При таком предельно откровенном признании ее роли, роли при нем, сердце Кейт сжалось от обиды, но не слишком сильно; оно было переполнено горечью собственных воспоминаний, сосредоточенных почему-то на мелочах, – значительные события разных периодов жизни отходили на второй план, затушевывались почти до полного забвения. Если бы ее спросили, скажем, в конце мая, в тот вечер, когда случайная встреча на улице привела к ним в дом приятеля мужа, – не тогда ли началась цепь случайностей, забросивших ее в эти края?– если бы ее спросили тогда, в какой момент и в какой обстановке было бы ей предпочтительнее столкнуться с реальностью и осознать тот факт, что она достигла особой стадии жизни, которую ей надлежит волей-неволей принять, хоть это и больно, она скорей всего выбрала бы именно такую ситуацию: полоска грязного, распаханного сотнями пар ног песка, залитого непременным лунным светом; неоперившиеся юнцы вокруг, многие младше ее собственных детей, и рядом – молодой мужчина, который вызывает в ней (не стоит закрывать на это глаза) только материнские чувства. У нее чуть было не сорвалось с языка: «Ну, полно, не горюй, все обойдется». Хотелось согреть его у себя на груди, как ребенка. Она, по существу, и думала о нем как мать: «Тогда иди туда, иди, через это надо пройти самому; и даже лучше, если меня не будет поблизости, – при условии, конечно, что я откуда-нибудь со стороны смогу следить за тобой и направлять твои шаги…»

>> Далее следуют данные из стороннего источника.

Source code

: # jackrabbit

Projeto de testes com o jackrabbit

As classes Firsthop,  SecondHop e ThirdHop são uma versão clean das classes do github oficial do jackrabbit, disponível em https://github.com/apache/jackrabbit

Отель, где они остановились, был расположен далеко не в самой фешенебельной сверкающей огнями реклам части маленького курортного городка. Он прятался на задах, в старом районе, где в затишье, когда не было такого наплыва туристов, жили только испанцы. Но в вестибюле отеля, куда они сейчас вошли с темной улицы, было светло и оживленно, словно днем. Ресторан при отеле был открыт, и за столиками еще сидели и ужинали люди, а между тем шел второй час ночи. Портье за конторкой вручил ключ от номера мистеру Джеффри Мертону и миссис Кэтрин Браун, продолжая вежливо улыбаться, – только жесты его стали вдруг какими-то конвульсивными.